[motivation]
### The problem of redundant representations
Mathematics is full of situations where distinct objects encode the same information. The integers $3$ and $10$ are different, but modulo $7$ they behave identically: they leave the same remainder, and any arithmetic statement about remainders that holds for one holds for the other. The matrices
\begin{align*}
A = \begin{pmatrix} 1 & 0 \\ 0 & 2 \end{pmatrix}, \qquad B = \begin{pmatrix} 5 & -4 \\ 4 & -2 \end{pmatrix}
\end{align*}
are different as arrays of numbers, but they represent the same linear transformation in different bases ($B$ has eigenvalues $1$ and $2$ as well). The pairs $(1, 2)$ and $(3, 6)$ in $\mathbb{Z} \times (\mathbb{Z} \setminus \{0\})$ are different, but both represent the rational number $\frac{1}{2}$. In each example, we want to declare certain distinct objects to be "equivalent" and then work with the resulting collapsed collection.
### Ad hoc identification fails
Without a unifying framework, each branch of mathematics must independently invent its own procedure for collapsing redundant representations. Number theorists define congruence classes. Linear algebraists define similarity classes. Topologists define homotopy classes. Each time, the same pattern appears: define a relation, verify that it behaves well (in particular, that "equivalent to equivalent" remains equivalent), form the collection of classes, and check that operations on the original objects descend to operations on classes. The logical structure is identical in every case, which suggests that a single definition should capture all of them.
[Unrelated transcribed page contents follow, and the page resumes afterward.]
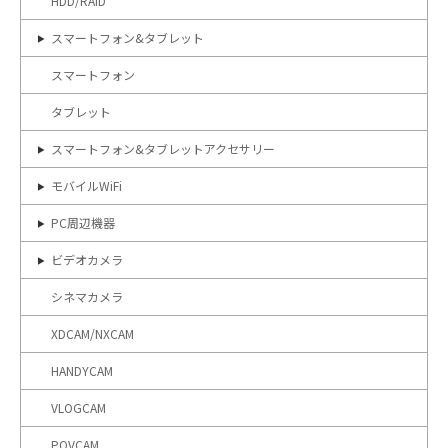
HDD/RAID
スマートフォン&タブレット
スマートフォン
タブレット
スマートフォン&タブレットアクセサリー
モバイルWiFi
PC周辺機器
ビデオカメラ
シネマカメラ
XDCAM/NXCAM
HANDYCAM
VLOGCAM
POVCAM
### Three properties, one definition
What properties must a relation $\sim$ on a set $X$ satisfy for "collapsing $X$ by $\sim$" to be sensible? First, every object should be equivalent to itself, since no representation should be excluded from its own equivalence class --- this is reflexivity. Second, if $a$ is equivalent to $b$, then $b$ should be equivalent to $a$, since equivalence is a symmetric notion --- this is symmetry. Third, if $a$ is equivalent to $b$ and $b$ is equivalent to $c$, then $a$ should be equivalent to $c$, since chains of equivalences should not break --- this is transitivity. These three conditions turn out to be exactly the right axioms. Any relation satisfying all three induces a clean decomposition of $X$ into non-overlapping classes, and conversely, any such decomposition arises from a unique equivalence relation. This is the content of the fundamental correspondence between equivalence relations and partitions.